La découverte de Kamloops alimente les questions d'évangélisation et de mission soutenues par l'État

La question est aussi vieille que le colonialisme.

11 juin 2021

Le pape François a exprimé sa douleur et sa solidarité avec les peuples autochtones du Canada après la récente découverte de 215 tombes non marquées dans un ancien pensionnat à Kamloops, en Colombie-Britannique. Cette découverte a bouleversé la vie publique canadienne comme peu de sujets l'ont fait ces dernières années.

Les jours précédents, les appels à des excuses papales officielles se sont multipliés, y compris de la part du Premier ministre Justin Trudeau. Ceux qui les ont réclamées ont estimé que les commentaires du Saint-Père à l'Angélus du 6 juin étaient inadéquats.
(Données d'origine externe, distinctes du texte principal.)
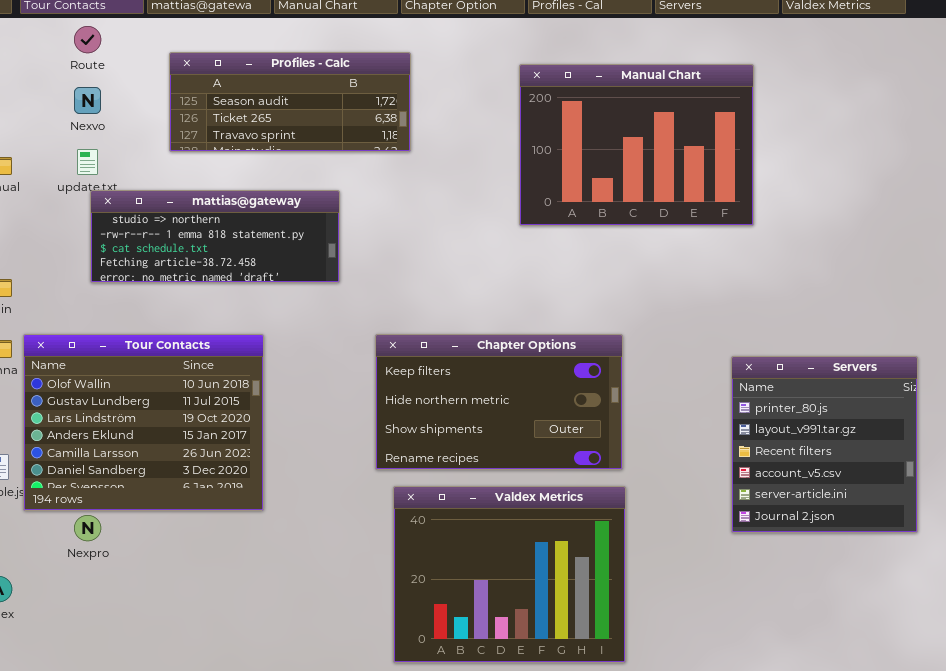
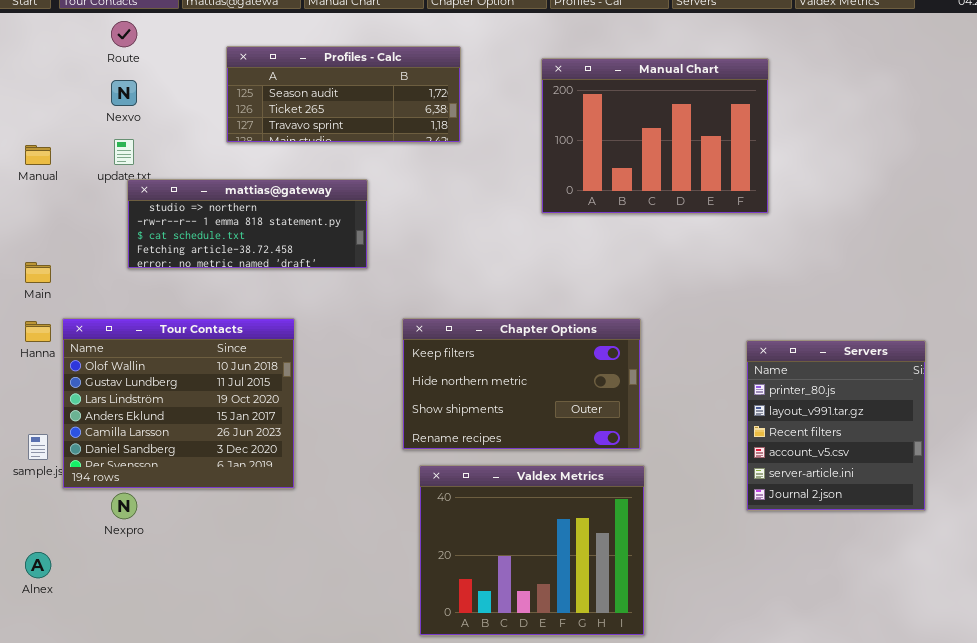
Profiles - Calc: [169,52,411,152] -> [226,46,461,143], moved

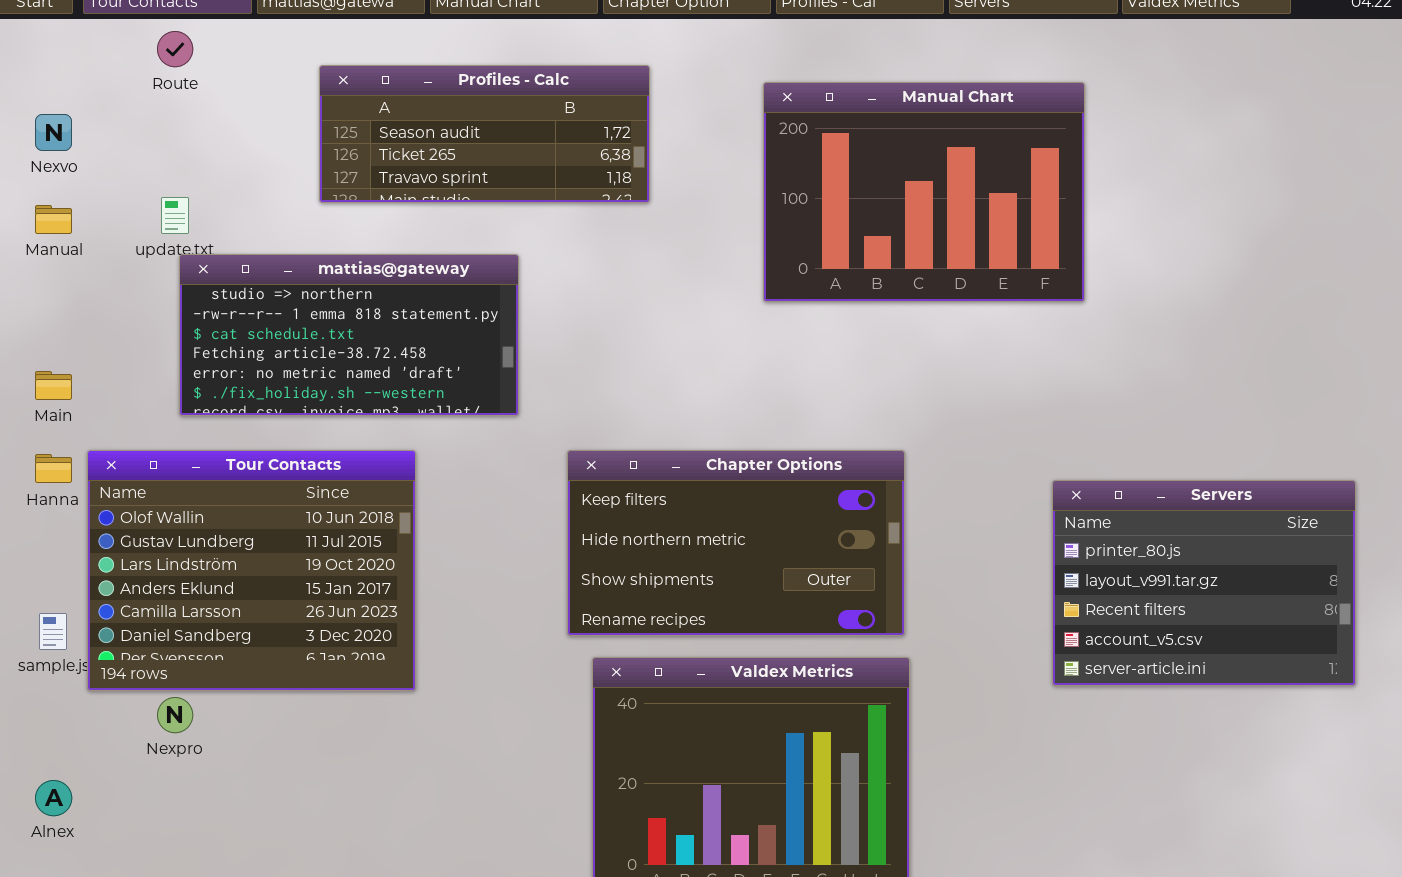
Nexvo: [111,80,137,106] -> [35,114,72,151], moved
mattias@gateway: [127,179,368,269] -> [179,254,519,416], resized
Servers: [746,340,926,511] -> [1052,480,1356,686], resized

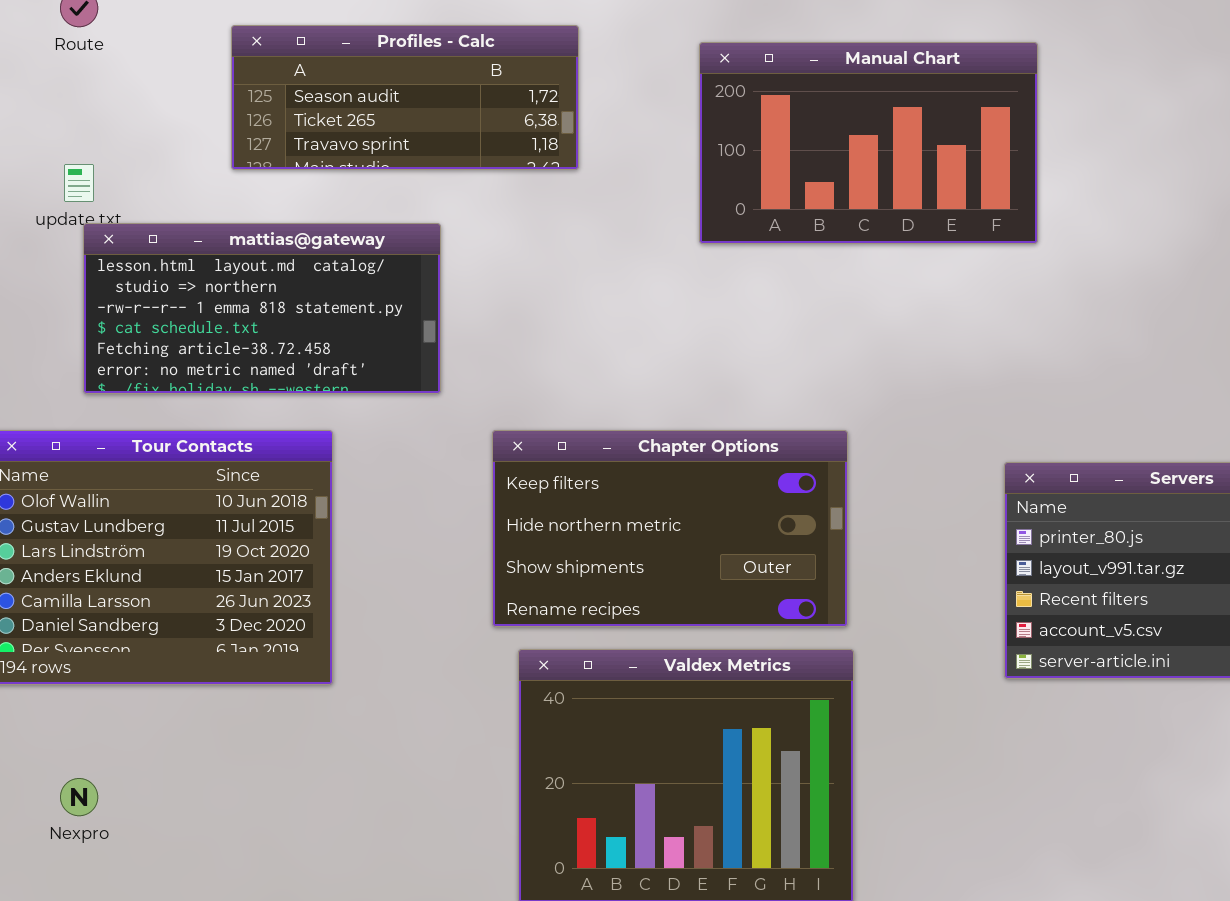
Manual Chart: [763,82,1085,302] -> [699,42,1038,244], resized
mattias@gateway: [179,254,519,416] -> [83,223,441,394], scrolled up 1 row
Nexpro: [157,697,193,733] -> [60,778,98,816], moved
La question a une portée plus large que le Canada. Comment l'Église pense-t-elle aujourd'hui à l'évangélisation et à la mission soutenues par le pouvoir de l'État - l'histoire des missions presque partout, que ce soit au Canada, au Mexique, en Inde ou au Brésil ? Si le projet colonial européen était moralement mauvais, comment penser alors au fait que la grande majorité des catholiques du monde ont reçu la foi grâce à lui ? 

Cette question n'est pas nouvelle. Le meilleur film catholique jamais réalisé, The Mission (1986), examine l'enchevêtrement de la mission, de l'évangélisation, de l'esclavage, de la politique coloniale et des relations entre l'Église et l'État dans l'Amérique du Sud du XVIIIe siècle. En 1992, à l'occasion du cinquième centenaire du départ de Christophe Colomb pour l'Amérique, la question a fait l'objet d'un discours public largement favorable à Christophe Colomb. En 2020, alors que les statues de Saint Junipero Serra étaient renversées en Californie, le débat public avait nettement évolué.

Les pensionnats

À la fin du XIXe siècle, le gouvernement fédéral du Canada a lancé une politique d'éducation des enfants autochtones, appelés alors "Indiens" et aujourd'hui "indigènes". Cette éducation était destinée à fournir les rudiments d'une éducation européenne et à faciliter la participation des peuples indigènes à l'économie au sens large. 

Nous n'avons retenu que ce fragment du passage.